About this exercise —
Where does the word "looking" occur in the data below? Copy each line that holds it.

Records from a data source:

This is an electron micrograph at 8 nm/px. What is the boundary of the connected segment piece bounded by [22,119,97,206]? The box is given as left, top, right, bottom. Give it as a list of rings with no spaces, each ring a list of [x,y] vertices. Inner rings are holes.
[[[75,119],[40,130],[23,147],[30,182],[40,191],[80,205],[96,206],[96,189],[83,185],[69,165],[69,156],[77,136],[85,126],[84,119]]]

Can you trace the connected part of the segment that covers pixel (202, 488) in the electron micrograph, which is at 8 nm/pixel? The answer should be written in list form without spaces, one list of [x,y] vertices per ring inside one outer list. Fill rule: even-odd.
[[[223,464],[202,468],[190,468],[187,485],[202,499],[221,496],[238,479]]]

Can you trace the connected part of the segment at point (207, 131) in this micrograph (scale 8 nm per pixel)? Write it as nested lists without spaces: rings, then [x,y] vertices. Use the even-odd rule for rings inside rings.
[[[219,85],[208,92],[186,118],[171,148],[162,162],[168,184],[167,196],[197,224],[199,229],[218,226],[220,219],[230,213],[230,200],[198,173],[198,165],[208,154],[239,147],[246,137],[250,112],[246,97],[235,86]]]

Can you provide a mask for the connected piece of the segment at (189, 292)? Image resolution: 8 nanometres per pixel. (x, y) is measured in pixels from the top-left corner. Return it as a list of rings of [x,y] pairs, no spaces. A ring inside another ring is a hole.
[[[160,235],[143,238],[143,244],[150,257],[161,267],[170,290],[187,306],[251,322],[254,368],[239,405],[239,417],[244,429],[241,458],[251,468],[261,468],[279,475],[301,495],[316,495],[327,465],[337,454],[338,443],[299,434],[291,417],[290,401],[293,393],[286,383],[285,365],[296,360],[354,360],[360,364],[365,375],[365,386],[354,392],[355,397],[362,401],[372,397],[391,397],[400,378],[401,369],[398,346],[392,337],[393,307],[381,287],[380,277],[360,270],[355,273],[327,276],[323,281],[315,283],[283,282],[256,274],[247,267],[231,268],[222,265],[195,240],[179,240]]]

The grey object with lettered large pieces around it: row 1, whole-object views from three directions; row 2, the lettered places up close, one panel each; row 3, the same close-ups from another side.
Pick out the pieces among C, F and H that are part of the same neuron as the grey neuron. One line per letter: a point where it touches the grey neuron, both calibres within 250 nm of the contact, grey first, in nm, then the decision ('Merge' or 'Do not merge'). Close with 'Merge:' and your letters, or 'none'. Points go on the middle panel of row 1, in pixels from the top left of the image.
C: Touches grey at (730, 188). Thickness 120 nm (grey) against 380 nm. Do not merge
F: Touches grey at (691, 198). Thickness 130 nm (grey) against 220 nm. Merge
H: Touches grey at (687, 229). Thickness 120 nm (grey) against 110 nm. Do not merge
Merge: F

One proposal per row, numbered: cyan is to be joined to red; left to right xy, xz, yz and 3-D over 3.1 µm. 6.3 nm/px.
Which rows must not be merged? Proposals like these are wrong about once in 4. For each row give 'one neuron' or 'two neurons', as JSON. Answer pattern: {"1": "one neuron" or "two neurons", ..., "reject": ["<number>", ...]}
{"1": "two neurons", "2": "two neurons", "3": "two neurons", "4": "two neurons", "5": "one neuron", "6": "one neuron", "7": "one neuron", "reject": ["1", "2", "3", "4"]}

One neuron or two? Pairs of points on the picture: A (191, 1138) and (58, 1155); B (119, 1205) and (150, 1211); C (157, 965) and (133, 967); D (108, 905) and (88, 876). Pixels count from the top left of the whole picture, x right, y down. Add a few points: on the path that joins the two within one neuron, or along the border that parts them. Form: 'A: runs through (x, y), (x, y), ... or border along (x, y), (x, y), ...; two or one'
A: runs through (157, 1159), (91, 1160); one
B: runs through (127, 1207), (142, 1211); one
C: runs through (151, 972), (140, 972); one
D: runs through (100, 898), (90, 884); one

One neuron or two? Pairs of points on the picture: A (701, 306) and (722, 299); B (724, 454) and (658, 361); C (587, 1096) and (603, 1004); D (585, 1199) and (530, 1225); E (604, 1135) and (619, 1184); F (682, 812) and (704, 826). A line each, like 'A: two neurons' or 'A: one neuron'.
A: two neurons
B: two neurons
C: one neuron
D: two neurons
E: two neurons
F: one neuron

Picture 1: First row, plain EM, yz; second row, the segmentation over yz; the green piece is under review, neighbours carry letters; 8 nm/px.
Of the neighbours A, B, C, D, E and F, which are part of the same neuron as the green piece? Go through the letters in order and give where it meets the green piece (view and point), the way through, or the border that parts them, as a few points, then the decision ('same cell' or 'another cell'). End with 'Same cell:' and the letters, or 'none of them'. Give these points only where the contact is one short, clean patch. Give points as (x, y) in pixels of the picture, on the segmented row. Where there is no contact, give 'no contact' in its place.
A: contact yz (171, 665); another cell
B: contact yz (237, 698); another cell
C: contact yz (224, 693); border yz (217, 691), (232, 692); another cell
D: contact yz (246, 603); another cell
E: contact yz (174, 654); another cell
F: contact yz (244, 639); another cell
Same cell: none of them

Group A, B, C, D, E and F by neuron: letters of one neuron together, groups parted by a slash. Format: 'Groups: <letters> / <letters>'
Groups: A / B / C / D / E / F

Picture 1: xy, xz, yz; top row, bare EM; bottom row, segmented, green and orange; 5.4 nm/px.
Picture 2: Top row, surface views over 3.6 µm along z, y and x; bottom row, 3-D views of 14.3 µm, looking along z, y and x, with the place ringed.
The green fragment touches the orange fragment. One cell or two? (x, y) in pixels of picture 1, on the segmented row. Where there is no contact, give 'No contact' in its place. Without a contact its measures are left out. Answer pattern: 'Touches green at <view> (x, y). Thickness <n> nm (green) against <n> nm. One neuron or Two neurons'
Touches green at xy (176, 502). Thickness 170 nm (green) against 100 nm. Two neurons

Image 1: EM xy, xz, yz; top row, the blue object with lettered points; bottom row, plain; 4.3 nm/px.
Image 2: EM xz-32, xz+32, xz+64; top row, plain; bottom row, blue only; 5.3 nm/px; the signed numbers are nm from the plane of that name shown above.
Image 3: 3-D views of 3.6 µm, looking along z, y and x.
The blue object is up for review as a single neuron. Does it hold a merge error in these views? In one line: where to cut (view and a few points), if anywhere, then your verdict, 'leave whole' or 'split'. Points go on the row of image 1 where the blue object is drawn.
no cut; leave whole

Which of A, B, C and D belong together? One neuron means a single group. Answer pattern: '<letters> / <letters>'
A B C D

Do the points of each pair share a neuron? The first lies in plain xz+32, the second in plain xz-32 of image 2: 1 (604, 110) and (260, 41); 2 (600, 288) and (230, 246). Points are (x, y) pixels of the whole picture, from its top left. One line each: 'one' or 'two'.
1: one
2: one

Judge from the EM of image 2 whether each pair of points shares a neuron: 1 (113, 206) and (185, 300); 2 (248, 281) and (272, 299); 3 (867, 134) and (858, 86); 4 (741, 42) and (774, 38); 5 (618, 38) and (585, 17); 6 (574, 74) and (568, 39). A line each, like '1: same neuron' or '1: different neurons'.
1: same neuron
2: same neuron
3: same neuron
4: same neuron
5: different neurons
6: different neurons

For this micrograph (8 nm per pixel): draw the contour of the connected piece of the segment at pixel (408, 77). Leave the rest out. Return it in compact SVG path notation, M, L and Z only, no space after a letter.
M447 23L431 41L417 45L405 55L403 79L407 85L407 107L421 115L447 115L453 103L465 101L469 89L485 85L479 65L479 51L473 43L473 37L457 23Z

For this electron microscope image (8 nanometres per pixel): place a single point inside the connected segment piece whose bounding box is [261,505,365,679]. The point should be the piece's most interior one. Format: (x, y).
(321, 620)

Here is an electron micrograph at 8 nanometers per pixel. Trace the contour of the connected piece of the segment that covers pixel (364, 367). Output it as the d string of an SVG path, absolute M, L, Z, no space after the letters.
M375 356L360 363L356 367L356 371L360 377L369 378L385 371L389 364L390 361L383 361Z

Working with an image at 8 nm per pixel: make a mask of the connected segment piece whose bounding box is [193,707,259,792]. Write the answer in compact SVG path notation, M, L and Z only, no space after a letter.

Solution to the exercise —
Picture 2: Top row, surface views over 3.6 µm along z, y and x; bottom row, 3-D views of 14.3 µm, looking along z, y and x, with the place ringed.
Image 3: 3-D views of 3.6 µm, looking along z, y and x.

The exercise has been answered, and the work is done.